Last September, there was a brief flurry of activity over the idea of a program that can distinguish homosexual versus heterosexual faces, based on their online dating image (see this, for instance, from the BBC). It started shortly before a scientific article was published by Stanford’s Yilun Wang Michal Kosinski in the online journal Open Science Framework. The link to the whole paper is here (and thanks, by the way, for making it open-source).
I don’t normally offer an opinion on science that isn’t in my field (I’m a bird ecologist after all), but when it intersects with politics, it’s hard to resist, especially when it raises timely questions about the the nature of science, of inherent bias of study and of deeper concerns over social equality and data privacy. A number of LGBTQ+ groups published statements condemning the work as potentially fueling further segregation and inequality. I didn’t read them, but I was interested in the response of the researchers:
Our findings could be wrong… however, scientific findings can only be debunked by scientific data and replication, not by well-meaning lawyers and communication officers lacking scientific training (See the full response at this link)
Ouch. Personally, I think it was a carefully-conducted study that would stand up to repetition. My concern is more basic – it’s with the paradigm they’re testing, which could have inherent bias, and means that repeatability might not actually come into it.
The biggest question I have is around the inherent assumption of this study – and presumably many others – that homosexuality is binary and a population of study subjects could come down clearly on one side of the fence or another. Only then would it actually be possible to give the computer that sort of baseline information with any accuracy. Those who have waded through Kinsey et al. (1948)’s 800-page tome Sexual Behavior in the Human Male will know that sexuality is far more complex and many men can be “a little bit gay” or “a little bit straight” without it effecting their fundamental sexual expression. (Presumably the same is true for women, but I haven’t made it through their twin book Sexuality and the Human Female.) The computer program has no idea about these things, because it’s being fed information from a binary paradigm the design of which, one could argue, is culturally mediated. The authors do address this point:
Another issue pertains to the quality of the ground truth: it is possible that some of the users categorized as heterosexual were, in fact, gay or bisexual (or vice versa). However, we believe that people voluntarily seeking partners on the dating website have little incentive to misrepresent their sexual orientation (page 33).

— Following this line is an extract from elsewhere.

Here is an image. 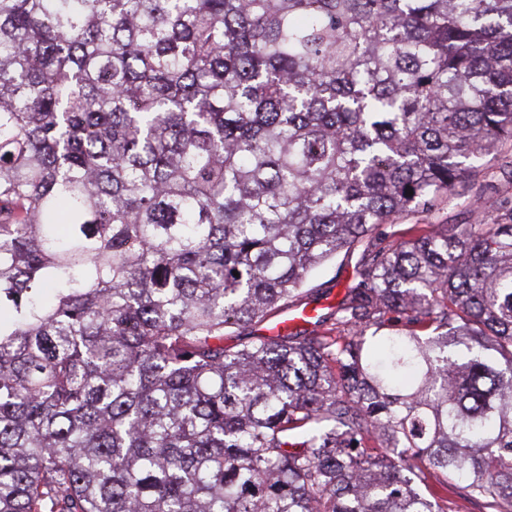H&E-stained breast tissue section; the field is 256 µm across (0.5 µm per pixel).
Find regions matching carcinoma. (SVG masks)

However, the social complexity here is enormous. A 10-second Google Search came up with almost 100,000 hits like this one “Honey, I’ve got a secret: When gay men come out to their wives” This means that people advertising themselves on a dating website might have many different reasons for doing so, which may fit very badly into a black-and-white data-driven paradigm. The question, then is whether a computer can be better at knowing the sexual identity of somebody who doesn’t necessarily know for him-or-her-self, or who may feel differently at different times? If, as seems to be the case, sexual orientation is at least partially biological in nature, then perhaps it can.
…the deep neural network used here was specifically trained to focus on fixed facial features that cannot be easily altered, such as structural facial elements. This reduced the risk of the classifier discovering a superficial and not face-related difference between facial images of gay and straight individuals used in this study. (from their response to GLADD and HRC)
So I’m left asking myself whether I think that the fundamental findings of this study are wrong. Is there potentially sufficient sample bias to confound the data set? There are plenty of examples of identical twins who do not share the same sexual orientation, but who – presumably – have similar facial characteristics. There’s no easy answer to this.
Maybe a more important question is whether we (society – science – whatever) should be addressing this question at all. I would like to think it doesn’t matter. And yet, in this dystopian world of fake news (I’m reluctant even to use that word, at the risk of sounding glib), profiling (ditto the last comment), and almost daily breaches of internet privacy, it might be better to face up to the reality of these things happening anyway. Worse yet, there is the concern- and perhaps not without cause – that if this technology is available it would be used to ‘filter out the unfit’. It’s difficult to imagine anything more abhorrent. (Remember Gattaca? In 2011, NASA named it Hollywood’s most scientifically plausible film.)
In the end, if the reality of this potential is brought to the public’s attention by a couple of sympathetic scientists from Northern California, maybe it’s a pretty good alternative.